As you may have read in previous posts, we now have 4 dedicated guides who regularly volunteer in the new Window on Wild Lindisfarne building on Holy Island. Today, two of these volunteers have kindly given us an insight into what it's like to be a volunteer guide. David and Gill, who have been volunteers since 2008 as part of our little tern breeding project and volunteer guides since August, live locally and are very friendly and enthusiastic about helping out on the Reserve.
David and Gill write:
"It's not just the visitors to Holy Island who enjoy themselves. Volunteers with Natural England at the Window on Wildlife Lindisfarne (WOWL) have a good time chatting to people from across the globe and also get to watch some birds too.
A drake teal - one of the many beautiful birds seen from the WOWL in winter
During the summer months the large scrape contains very little water but the pond immediately outside the window is full. Flocks of linnets, up to 10 at a time, come to bathe and swallows and house martins skim the surface for flies. The odd wader visits and, of course, there are many, many human visitors on the Island coming into WOWL - over 50 per hour. The bird and sheep footprints cut into the floor tiles give the kids something to look at and the grown-ups can enjoy the birds. There are also plenty of sheep to see too!

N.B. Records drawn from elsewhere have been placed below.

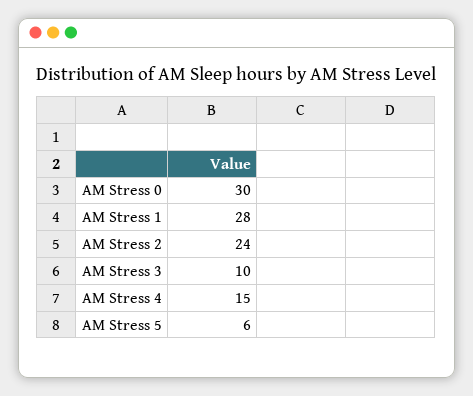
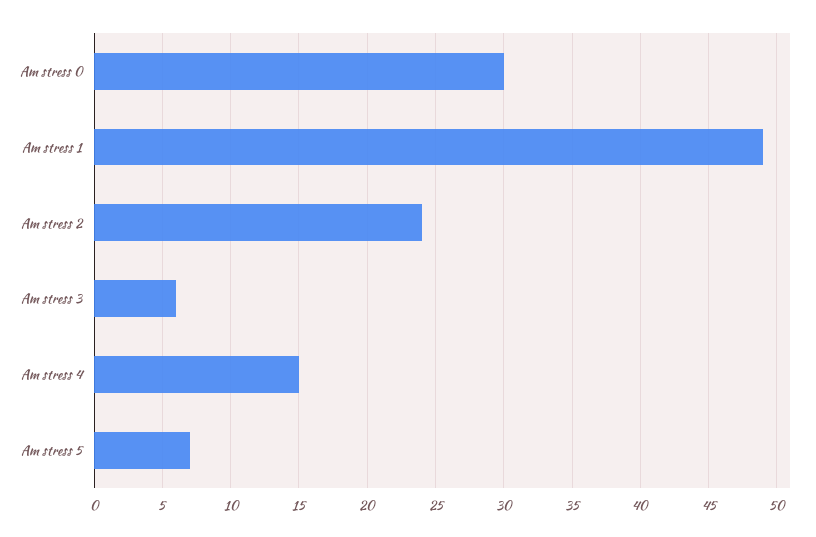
  {
    "AM Stress 0": 30,
-   "AM Stress 1": 28,
+   "AM Stress 1": 49,
    "AM Stress 2": 24,
-   "AM Stress 3": 10,
+   "AM Stress 3": 6,
    "AM Stress 4": 15,
-   "AM Stress 5": 6
+   "AM Stress 5": 7
  }

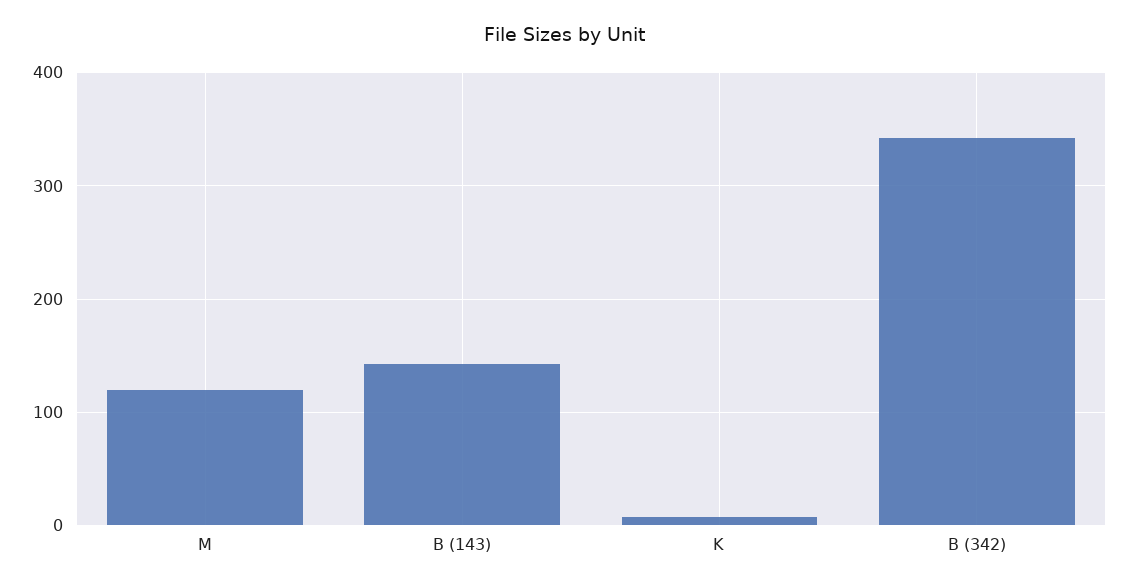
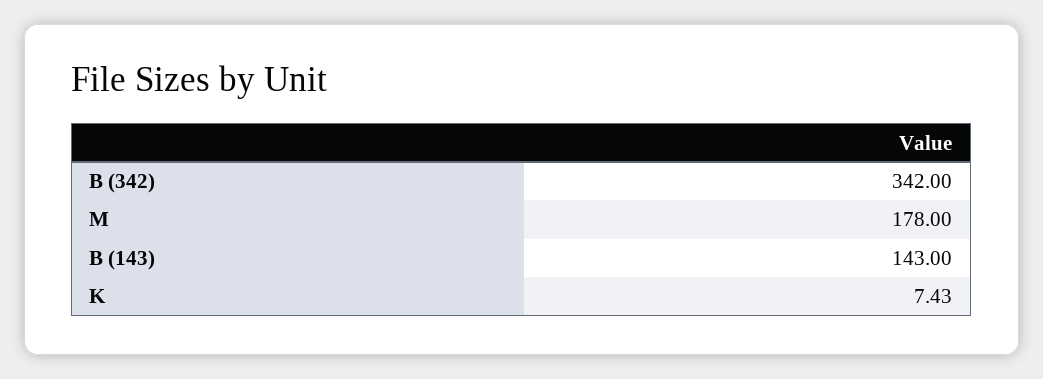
  {
-   "M": 120,
+   "M": 178,
    "B (143)": 143,
    "K": 7.43,
    "B (342)": 342
  }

In the winter, the pond just outside the window is little used but the scrape fills up and we get good views of light-bellied brent geese, oystercatchers, shoveler, wigeon, teal, curlew on most days. The smarter looking birds like the oystercatchers draw the “oohs” and “aws” and geese surprise people when they learn about the long flight they have taken to reach our shores. The visiting birds really welcome the fresh water area on this coastal site, very important for having a good clean up and a drink! In the winter, some people come in grateful to be out of the wind but they warm to the view outside the window. Everyone enjoys a chat, sometimes brief and sometimes longer. Some visitors arrive with telescopes and binoculars and are a good source of information about what is around the Island.
Visitors at the Window on Wild Lindisfarne
Visitors are often surprised to learn that good views of seals are possible, with a great vantage point being the old coastguard tower. To get here, visitors can walk past the harbour with its up-turned boats now acting as sheds. Some are interested to see plants or in the social and industrial history of the Island and ask about the castle, harbour, lookout and priory. Others want to walk to the hide at the Lough to see more birds and to understand how Natural England is providing habitats for wildlife. Whatever their interest there is plenty for visitors to see and do. WOWL is also the start of the Reserve’s self-guided Nature Trail, as here you can pick up a leaflet which contain trail details and a map. This fantastic walk takes you along historic raised waggonways past the Lough hide and through the dunes."
David and Gill will be making regular contributions to our blog, updating on what can be seen around the Reserve and goings-on at the Window on Wild Lindisfarne. We look forward to more from our volunteer guides!